我在外面看到的人影,其实是吊在天花板上的人,在夜风的吹拂下,他的身子不断的在半空中来回摆动。
他的脖子上套的是钢丝,早已深深的嵌入肉中,鲜红的血液不断的从脖子上渗出,他死命的抓着钢丝,想要让自己轻松一些,却抓的满手都是鲜血。
男子看到我走进来,连忙伸出一只血手指向我,他似乎想要向我求救,但是一句话也说不出来。
东边的里顶梁柱上捆着一名男子,腹部已经被捣烂,只剩下一个空空的血洞,但让我诧异的是,他都已经这样了,却还吊着一口气,同样朝着我伸出了右手。
西边有一口熊熊燃烧的大锅,锅子里的水早已沸腾,里面似乎有什么东西在翻滚着。
我还没有靠近锅子,就看到锅子里先是伸出一只煮得白的手,随后一名脸部都被煮烂的男子从锅里站了起来,他惊恐的朝我伸出右手,却在片刻之后又倒了下去。
最让我惊恐的是北边的烤架,一名男子仿佛烤串一般的被串在竹竿上,而另一名面带微笑书生打扮的男子,正在不断的转动着竹竿。
没一会功夫,一阵肉香味就飘了过来。
“来者是客,要不要过来尝一尝,免费的。”
别说吃了,我连看都不愿意多看一眼,我连忙客气的说道:“前辈就是牛四爷吧,我有两个女伴失踪了,不知道是不是在牛四爷这里作客。”

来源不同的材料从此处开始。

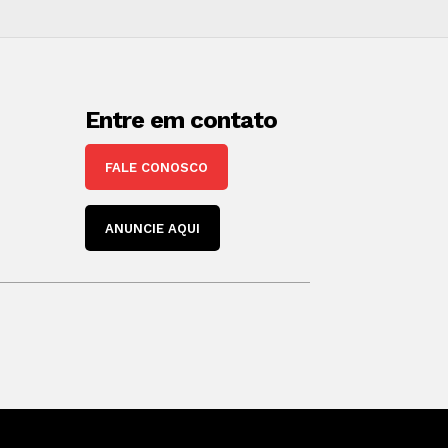
Entre em contato
FALE CONOSCO
ANUNCIE AQUI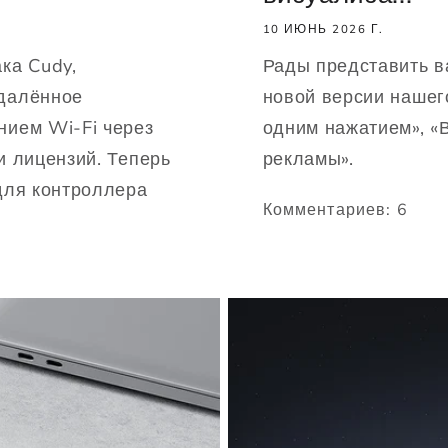
10 ИЮНЬ 2026 Г.
ка Cudy,
Рады представить в
далённое
новой версии нашег
нием Wi-Fi через
одним нажатием», «
и лицензий. Теперь
рекламы».
для контроллера
Комментариев: 6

男子并没有抬头看我,依然转动着竹竿,说道:“你就是今天镇上来的外人吧,胆子还挺肥的,竟然跑到我这里来要人,是谁告诉你,说你的女伴在我这里的。”
我简单的把李麻子的话重复了一遍,牛四爷却忽然哈哈大笑道:“原来是李麻子说的,不错,不错,你叫什么名字。”
我把我的名字说了一遍,继续说道:“牛四爷,我知道你的规矩,是不是要和你打一架,如果我能侥幸打赢,还望你能说出我朋友的下落。”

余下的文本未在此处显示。